# artificial hatching



## Curlyfatbottom (Sep 29, 2011)

Never done it before

Was wondering if the fry that turn out to be male
Will they be able to care and raise fry????


Cause i Have many problem with feather animal
Incubation chick that become breeding hen turn out to be bad moms
Problems
Don't sit on egg or don't sit till the egg hatch
Don't lay all the egg in one spot
Don't feed chick/care


----------



## Oldfishlady (Mar 1, 2010)

I have artificially hatched hundreds of eggs over the years and have not had any problems with either males or females in regards to reproduction and/or care of their nest/eggs/fry when later spawned.....


----------



## Curlyfatbottom (Sep 29, 2011)

So artificial hatch male will care for the egg and fry then.


----------



## Oldfishlady (Mar 1, 2010)

The male Bettas that I have artificial hatched-will successfully spawn, tend to the nest/eggs/fry at the same percent as the males reared short term and/or long term by the father.

I have always had a few not be good father/breeder no matter how they are reared...even a few that are reared long term with the father will end up being bad fathers themselves.

I haven't really seen that much of a difference in parental care regardless rearing....

Other breeders may have had different experiences-but I haven't seen any difference in mine....


----------



## Curlyfatbottom (Sep 29, 2011)

Thanks Ofl for the input


----------



## Crowntailed (Apr 19, 2012)

Realy how do you artificial hatch bettas?


----------



## indjo (Jun 6, 2010)

+1 OFL
I have never had problems breeding artificially hatched and reared fish and birds. IMO you just got lucky and got a bad parent.

But I do believe that bettas also inherit their parents character to a certain level. If you successfully breed bad parents or what ever psychotic behavior, some fry will show similar behavior...... Maybe I was just lucky like you. LOL


----------



## Oldfishlady (Mar 1, 2010)

Crowntailed said:


> Realy how do you artificial hatch bettas?


The way I do it.....depending on if I need the spawning tank or not....I will either leave the nest/eggs in the spawning tank and remove the male or I use a small container and scoop the nest/eggs into and float it in a heated tank.

I do this a lot when I need several spawns from one male and several different females so that the fry are fairly close in age for re-breeding. I also do this with my outside spawns-I go around and collect all the nest and float them in different outside buckets to hatch or I will collect them the day of hatch.....

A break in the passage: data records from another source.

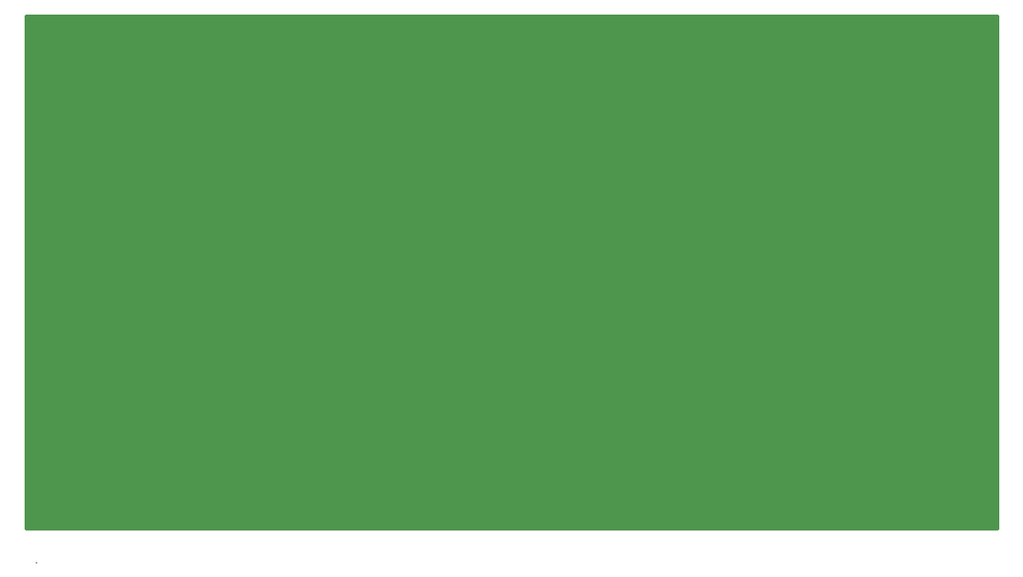
<source format=gbr>
G04 #@! TF.FileFunction,Profile,NP*
%FSLAX46Y46*%
G04 Gerber Fmt 4.6, Leading zero omitted, Abs format (unit mm)*
G04 Created by KiCad (PCBNEW 4.0.7-e1-6374~58~ubuntu14.04.1) date Fri Aug 18 20:59:10 2017*
%MOMM*%
%LPD*%
G01*
G04 APERTURE LIST*
%ADD10C,0.100000*%
%ADD11C,0.254000*%
G04 APERTURE END LIST*
D10*
X148591666Y-173990000D02*
G75*
G03X148591666Y-173990000I-1666J0D01*
G01*
X148587500Y-173990000D02*
X148592500Y-173990000D01*
X148590000Y-173987500D02*
X148590000Y-173992500D01*
D11*
G36*
X237873000Y-170873000D02*
X147627000Y-170873000D01*
X147627000Y-123127000D01*
X237873000Y-123127000D01*
X237873000Y-170873000D01*
X237873000Y-170873000D01*
G37*
X237873000Y-170873000D02*
X147627000Y-170873000D01*
X147627000Y-123127000D01*
X237873000Y-123127000D01*
X237873000Y-170873000D01*
M02*

</source>
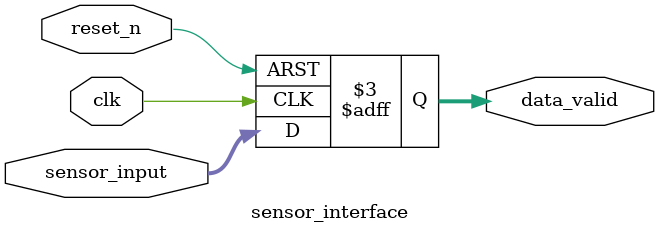
<source format=sv>
module sensor_interface (
    input  logic clk,
    input  logic reset_n,
    input  logic [7:0] sensor_input,
    output logic [7:0] data_valid
);
    // Simple input synchronization
    always_ff @(posedge clk or negedge reset_n) begin
        if (!reset_n)
            data_valid <= 0;
        else
            data_valid <= sensor_input;
    end
endmodule

</source>
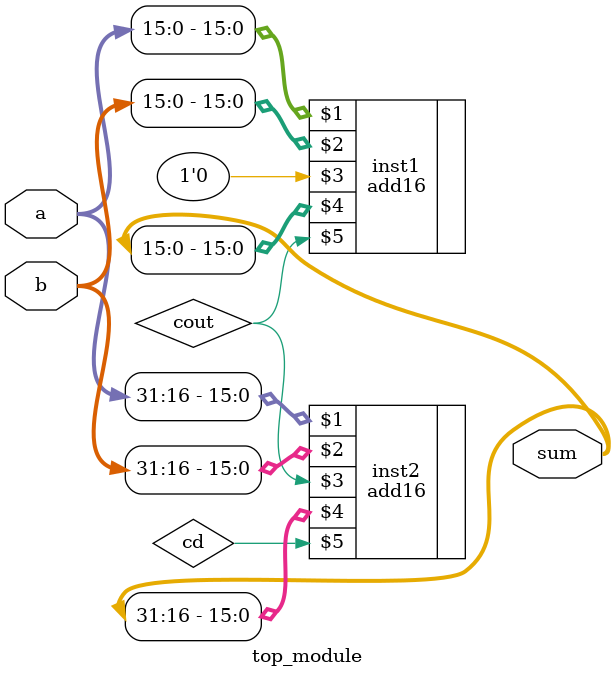
<source format=v>
module top_module(
    input [31:0] a,
    input [31:0] b,
    output [31:0] sum
);
  wire cout,cd;
  add16 inst1 (a[15:0],b[15:0],1'b0,sum[15:0],cout);
  add16 inst2 (a[31:16],b[31:16],cout,sum[31:16],cd);

endmodule

</source>
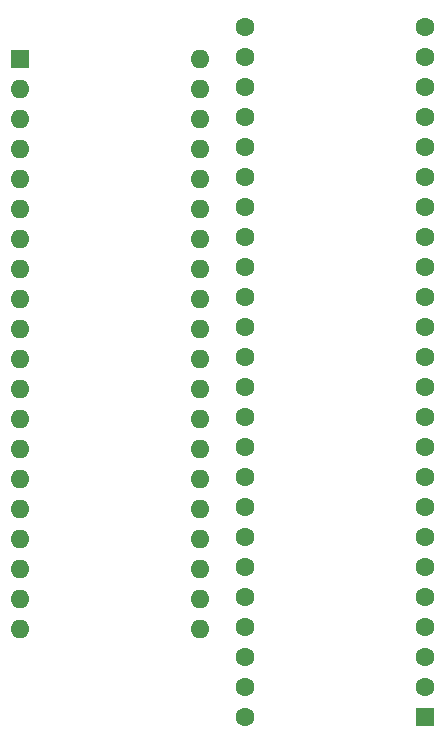
<source format=gbs>
G04 #@! TF.GenerationSoftware,KiCad,Pcbnew,(5.1.8)-1*
G04 #@! TF.CreationDate,2022-03-12T16:36:43-08:00*
G04 #@! TF.ProjectId,MCLZ8_PCB,4d434c5a-385f-4504-9342-2e6b69636164,rev?*
G04 #@! TF.SameCoordinates,Original*
G04 #@! TF.FileFunction,Soldermask,Bot*
G04 #@! TF.FilePolarity,Negative*
%FSLAX46Y46*%
G04 Gerber Fmt 4.6, Leading zero omitted, Abs format (unit mm)*
G04 Created by KiCad (PCBNEW (5.1.8)-1) date 2022-03-12 16:36:43*
%MOMM*%
%LPD*%
G01*
G04 APERTURE LIST*
%ADD10O,1.600000X1.600000*%
%ADD11R,1.600000X1.600000*%
%ADD12C,1.600000*%
G04 APERTURE END LIST*
D10*
X174452280Y-57929780D03*
X159212280Y-106189780D03*
X174452280Y-60469780D03*
X159212280Y-103649780D03*
X174452280Y-63009780D03*
X159212280Y-101109780D03*
X174452280Y-65549780D03*
X159212280Y-98569780D03*
X174452280Y-68089780D03*
X159212280Y-96029780D03*
X174452280Y-70629780D03*
X159212280Y-93489780D03*
X174452280Y-73169780D03*
X159212280Y-90949780D03*
X174452280Y-75709780D03*
X159212280Y-88409780D03*
X174452280Y-78249780D03*
X159212280Y-85869780D03*
X174452280Y-80789780D03*
X159212280Y-83329780D03*
X174452280Y-83329780D03*
X159212280Y-80789780D03*
X174452280Y-85869780D03*
X159212280Y-78249780D03*
X174452280Y-88409780D03*
X159212280Y-75709780D03*
X174452280Y-90949780D03*
X159212280Y-73169780D03*
X174452280Y-93489780D03*
X159212280Y-70629780D03*
X174452280Y-96029780D03*
X159212280Y-68089780D03*
X174452280Y-98569780D03*
X159212280Y-65549780D03*
X174452280Y-101109780D03*
X159212280Y-63009780D03*
X174452280Y-103649780D03*
X159212280Y-60469780D03*
X174452280Y-106189780D03*
D11*
X159212280Y-57929780D03*
D12*
X178290220Y-113644680D03*
X178290220Y-111104680D03*
X178290220Y-108564680D03*
X178290220Y-106024680D03*
X178290220Y-103484680D03*
X178290220Y-100944680D03*
X178290220Y-98404680D03*
X178290220Y-95864680D03*
X178290220Y-93324680D03*
X178290220Y-90784680D03*
X178290220Y-88244680D03*
X178290220Y-85704680D03*
X178290220Y-83164680D03*
X178290220Y-80624680D03*
D11*
X193530220Y-113644680D03*
D12*
X193530220Y-111104680D03*
X193530220Y-108564680D03*
X193530220Y-106024680D03*
X193530220Y-103484680D03*
X193530220Y-100944680D03*
X193530220Y-98404680D03*
X193530220Y-95864680D03*
X193530220Y-93324680D03*
X193530220Y-90784680D03*
X193530220Y-88244680D03*
X193530220Y-85704680D03*
X193530220Y-83164680D03*
X178290220Y-78084680D03*
X178290220Y-75544680D03*
X178290220Y-73004680D03*
X178290220Y-70464680D03*
X178290220Y-67924680D03*
X178290220Y-65384680D03*
X178290220Y-62844680D03*
X178290220Y-60304680D03*
X178290220Y-57764680D03*
X178290220Y-55224680D03*
X193530220Y-55224680D03*
X193530220Y-57764680D03*
X193530220Y-60304680D03*
X193530220Y-62844680D03*
X193530220Y-80624680D03*
X193530220Y-78084680D03*
X193530220Y-75544680D03*
X193530220Y-65384680D03*
X193530220Y-67924680D03*
X193530220Y-70464680D03*
X193530220Y-73004680D03*
M02*

</source>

Since my males use floating water lettuce to build their nest under it is easy to collect-plus the added benefit of the live plant for water quality-I also will place a single small common snail in the artificial hatch container in 24h so they can eat any fungus/bad eggs and/or any dead fry before they can contaminate the water.

Once hatched I will slowly start to tip the container and allow water from the grow out to flow in a couple of times a day.

Once free swimming I feed NHBBS (_newly hatched BBS_)-dump a little water out and allow a little grow out water to flow in a couple of times a day after I feed-
Usually once the fry are about 3-5 days of free swimming-I release into the grow out tank....


----------



## Crowntailed (Apr 19, 2012)

ohh i see, Doing it that way also means you could control the spawn number like if u didn't want 300 babies you could only hatch 50?


----------